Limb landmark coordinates
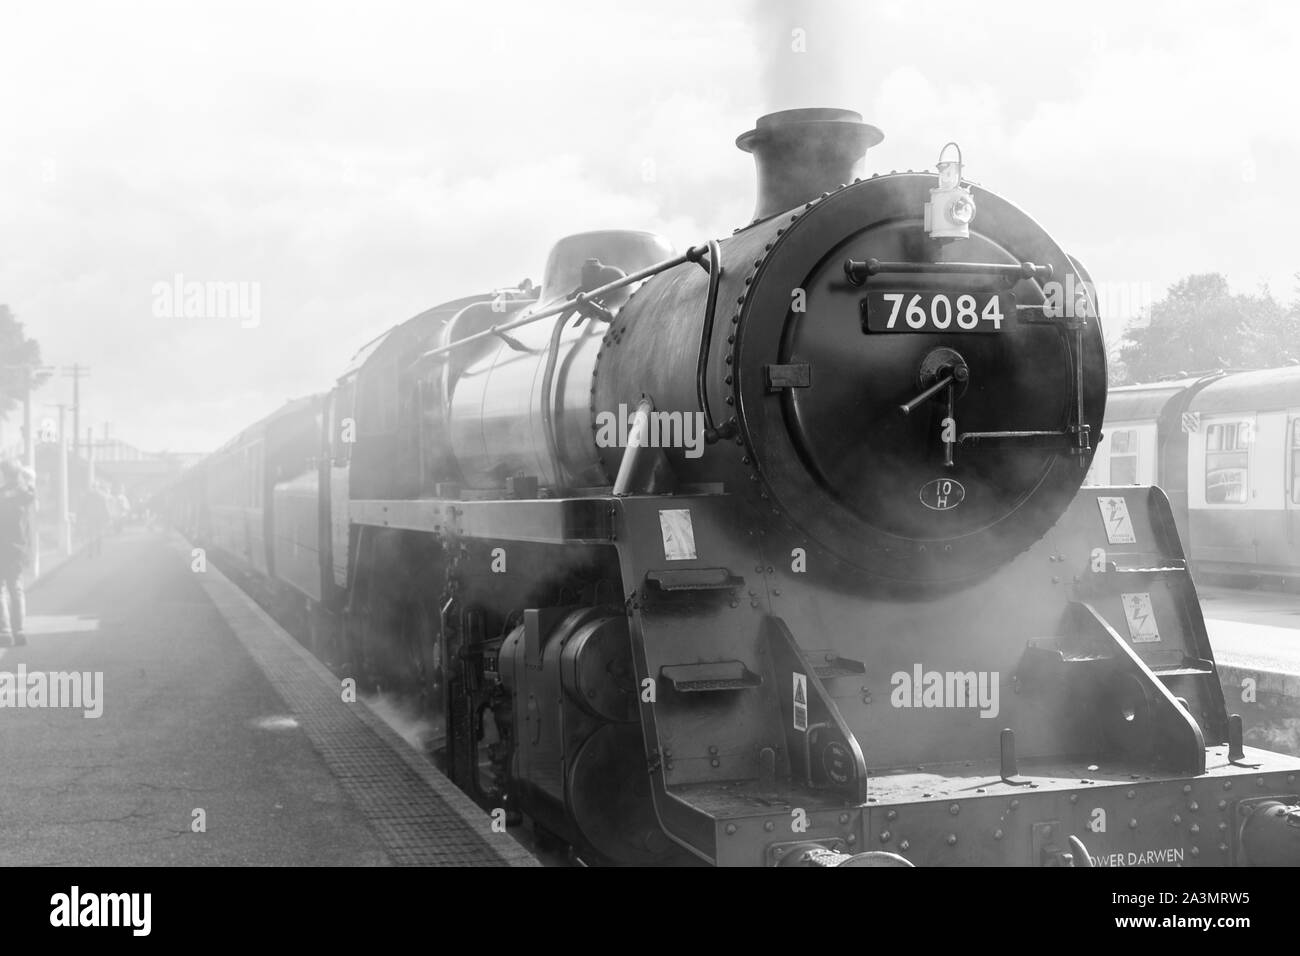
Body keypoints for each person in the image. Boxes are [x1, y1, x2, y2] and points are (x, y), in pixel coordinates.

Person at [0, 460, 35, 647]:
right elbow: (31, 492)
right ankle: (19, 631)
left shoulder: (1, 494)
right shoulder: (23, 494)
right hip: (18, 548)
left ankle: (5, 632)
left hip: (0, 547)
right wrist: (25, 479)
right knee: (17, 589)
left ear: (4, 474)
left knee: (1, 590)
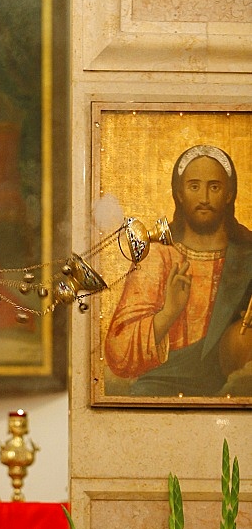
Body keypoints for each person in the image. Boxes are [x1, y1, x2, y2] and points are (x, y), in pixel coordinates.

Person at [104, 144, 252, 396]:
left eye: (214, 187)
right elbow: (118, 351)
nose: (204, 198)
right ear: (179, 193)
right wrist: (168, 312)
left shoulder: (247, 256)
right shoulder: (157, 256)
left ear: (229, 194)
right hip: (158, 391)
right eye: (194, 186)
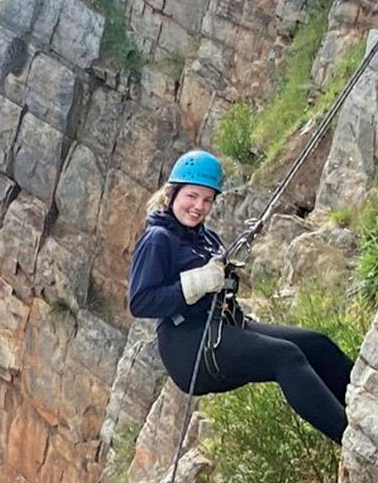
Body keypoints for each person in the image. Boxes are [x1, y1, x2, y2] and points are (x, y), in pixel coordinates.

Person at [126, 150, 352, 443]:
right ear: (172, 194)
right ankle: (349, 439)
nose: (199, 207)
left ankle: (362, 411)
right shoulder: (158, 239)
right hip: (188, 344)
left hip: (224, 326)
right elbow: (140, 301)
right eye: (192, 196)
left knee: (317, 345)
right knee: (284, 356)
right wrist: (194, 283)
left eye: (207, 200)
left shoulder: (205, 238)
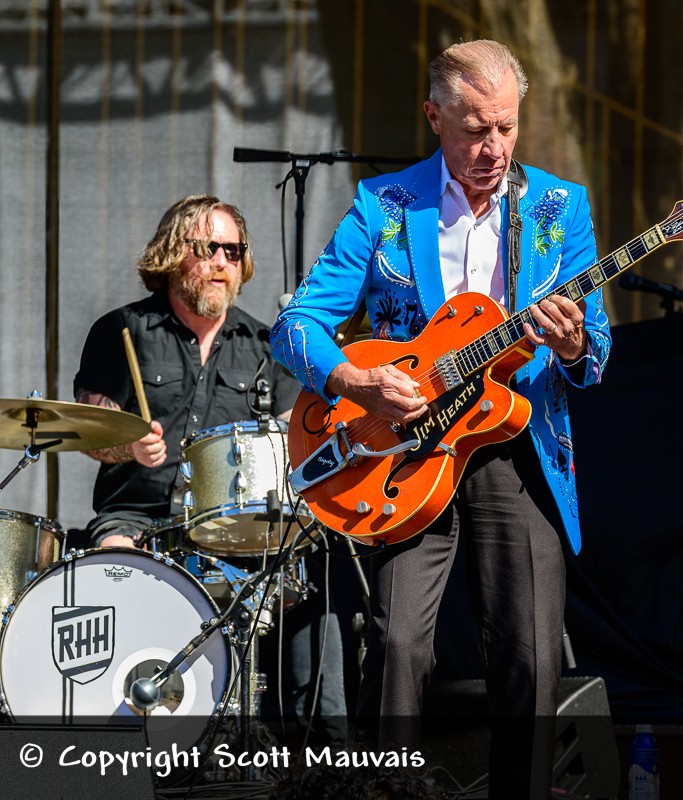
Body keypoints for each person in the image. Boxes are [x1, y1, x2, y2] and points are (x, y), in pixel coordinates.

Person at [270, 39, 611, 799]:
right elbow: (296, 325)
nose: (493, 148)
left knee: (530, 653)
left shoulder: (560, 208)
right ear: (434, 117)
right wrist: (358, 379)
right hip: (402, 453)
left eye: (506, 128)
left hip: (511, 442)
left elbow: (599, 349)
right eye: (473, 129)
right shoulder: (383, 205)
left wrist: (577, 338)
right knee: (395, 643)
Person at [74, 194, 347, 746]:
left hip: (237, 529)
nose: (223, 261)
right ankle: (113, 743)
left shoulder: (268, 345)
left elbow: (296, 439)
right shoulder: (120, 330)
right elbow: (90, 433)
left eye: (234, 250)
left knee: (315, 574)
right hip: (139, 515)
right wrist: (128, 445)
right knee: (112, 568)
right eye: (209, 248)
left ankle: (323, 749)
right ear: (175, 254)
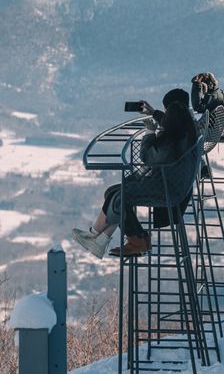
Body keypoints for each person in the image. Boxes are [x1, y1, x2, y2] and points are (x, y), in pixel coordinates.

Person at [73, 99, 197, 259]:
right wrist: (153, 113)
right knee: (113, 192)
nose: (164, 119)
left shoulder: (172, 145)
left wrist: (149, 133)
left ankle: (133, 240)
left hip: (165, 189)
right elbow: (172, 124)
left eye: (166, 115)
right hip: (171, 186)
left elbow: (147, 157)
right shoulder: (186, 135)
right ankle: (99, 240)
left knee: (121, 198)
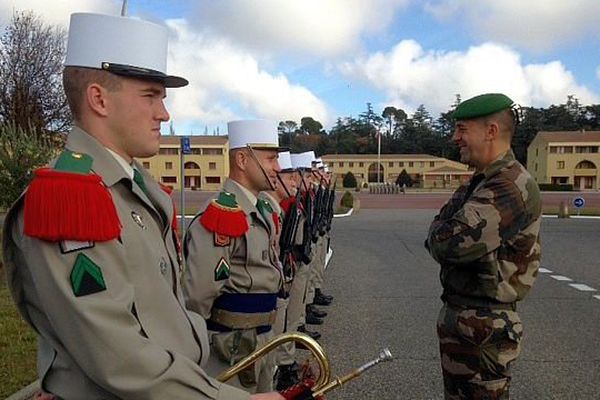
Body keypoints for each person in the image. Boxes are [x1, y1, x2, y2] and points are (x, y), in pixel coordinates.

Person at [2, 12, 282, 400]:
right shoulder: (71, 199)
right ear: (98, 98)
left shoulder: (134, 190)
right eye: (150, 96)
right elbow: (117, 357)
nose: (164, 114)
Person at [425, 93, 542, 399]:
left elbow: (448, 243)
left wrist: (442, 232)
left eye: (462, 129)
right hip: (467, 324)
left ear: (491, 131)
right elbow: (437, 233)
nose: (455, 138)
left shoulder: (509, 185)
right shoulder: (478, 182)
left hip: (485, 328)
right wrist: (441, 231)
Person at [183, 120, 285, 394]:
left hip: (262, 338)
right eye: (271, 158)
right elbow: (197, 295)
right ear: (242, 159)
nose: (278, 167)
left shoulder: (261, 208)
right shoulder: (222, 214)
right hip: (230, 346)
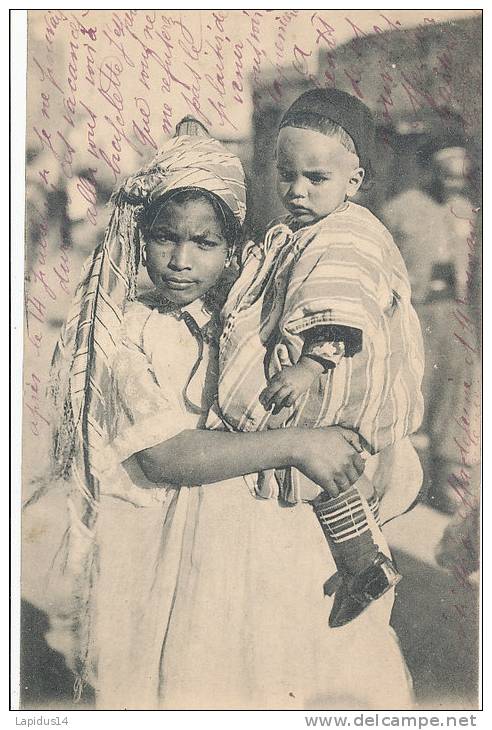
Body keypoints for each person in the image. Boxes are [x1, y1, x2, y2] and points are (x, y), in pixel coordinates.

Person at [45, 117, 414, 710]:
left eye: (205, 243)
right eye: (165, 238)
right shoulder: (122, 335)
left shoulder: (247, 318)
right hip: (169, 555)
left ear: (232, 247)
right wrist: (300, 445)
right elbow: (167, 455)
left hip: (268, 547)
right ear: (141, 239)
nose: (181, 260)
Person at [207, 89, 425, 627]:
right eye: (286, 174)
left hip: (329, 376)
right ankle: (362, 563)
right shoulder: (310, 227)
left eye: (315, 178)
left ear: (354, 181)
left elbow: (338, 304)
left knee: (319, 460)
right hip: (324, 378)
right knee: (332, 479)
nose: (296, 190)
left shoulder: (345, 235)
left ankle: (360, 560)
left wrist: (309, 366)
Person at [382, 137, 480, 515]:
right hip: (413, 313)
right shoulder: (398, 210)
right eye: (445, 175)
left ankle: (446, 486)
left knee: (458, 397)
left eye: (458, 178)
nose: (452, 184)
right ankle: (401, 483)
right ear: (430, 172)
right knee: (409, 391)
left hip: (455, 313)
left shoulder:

**WORK REQUEST**. All lines with the string "wrist" must be copied from the data.

**TASK OUTPUT**.
right wrist: (25, 479)
right wrist: (168, 312)
right wrist: (194, 283)
right wrist: (358, 379)
left wrist: (577, 338)
right wrist: (128, 445)
right wrist: (153, 113)
left wrist: (149, 133)
left wrist: (442, 232)
right wrist: (441, 231)
right wrist: (300, 445)
left wrist: (309, 366)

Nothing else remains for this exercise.